WHAT YOU HAVE TO DO ::
Write out the passage on Chrome's prefetching word for word, between "Now for the" and "thus . . . code examples!", inclusive.

GIVEN PASSAGE ::
_ _ _

Chrome and FireFox are preFetching bosses. They can handle the rel=”prefetch” and do their best to fetch not only the linked resource, but also the resources linked directly by that resource. Obviously—when used with caution—this can promote a far “snappier” feeling for the end user. Hooray! Right?
Chrome, however, takes a step down the road to crazy in that it also implements preFetching/preRendering when you type into the “OmniBox” ==> Address Bar. Pause there. Think about that for a bit . . . think about server load, analytics etc. . . . k, done shuddering? Carry on.
Then it goes full crazy and also preFetches/preRenders “sometimes” when you do a History.pushState() or History.replaceState().
If you just shook your head and said WTF, then we are on the same page. And if you are wondering why this bloody TL;DR; is so stinking long, it’s because the coming article is going to get seriously ranty.
Now for the final step into the land of bat-!@#$ insanity, Chrome then proceeds to execute all the linked scripts and will thus trigger most of your single page application initialization code unless you take some serious steps to kill it.
Don’t believe me? I don’t blame you, thus . . . code examples!

_ _ _

Source data:

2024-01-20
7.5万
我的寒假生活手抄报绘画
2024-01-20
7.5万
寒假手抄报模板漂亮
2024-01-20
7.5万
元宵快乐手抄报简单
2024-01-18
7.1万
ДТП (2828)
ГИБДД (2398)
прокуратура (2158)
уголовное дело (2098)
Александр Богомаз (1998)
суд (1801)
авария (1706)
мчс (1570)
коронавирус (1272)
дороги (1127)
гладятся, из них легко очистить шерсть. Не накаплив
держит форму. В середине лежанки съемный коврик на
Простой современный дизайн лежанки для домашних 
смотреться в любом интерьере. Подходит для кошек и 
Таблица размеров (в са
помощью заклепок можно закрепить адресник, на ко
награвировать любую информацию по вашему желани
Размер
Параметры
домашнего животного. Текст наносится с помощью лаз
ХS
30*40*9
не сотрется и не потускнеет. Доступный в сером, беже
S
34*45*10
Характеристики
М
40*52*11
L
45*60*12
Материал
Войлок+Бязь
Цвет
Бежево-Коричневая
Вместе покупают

_ _ _

TASK RESPONSE ::
Now for the final step into the land of bat-!@#$ insanity, Chrome then proceeds to execute all the linked scripts and will thus trigger most of your single page application initialization code unless you take some serious steps to kill it.
Don’t believe me? I don’t blame you, thus . . . code examples!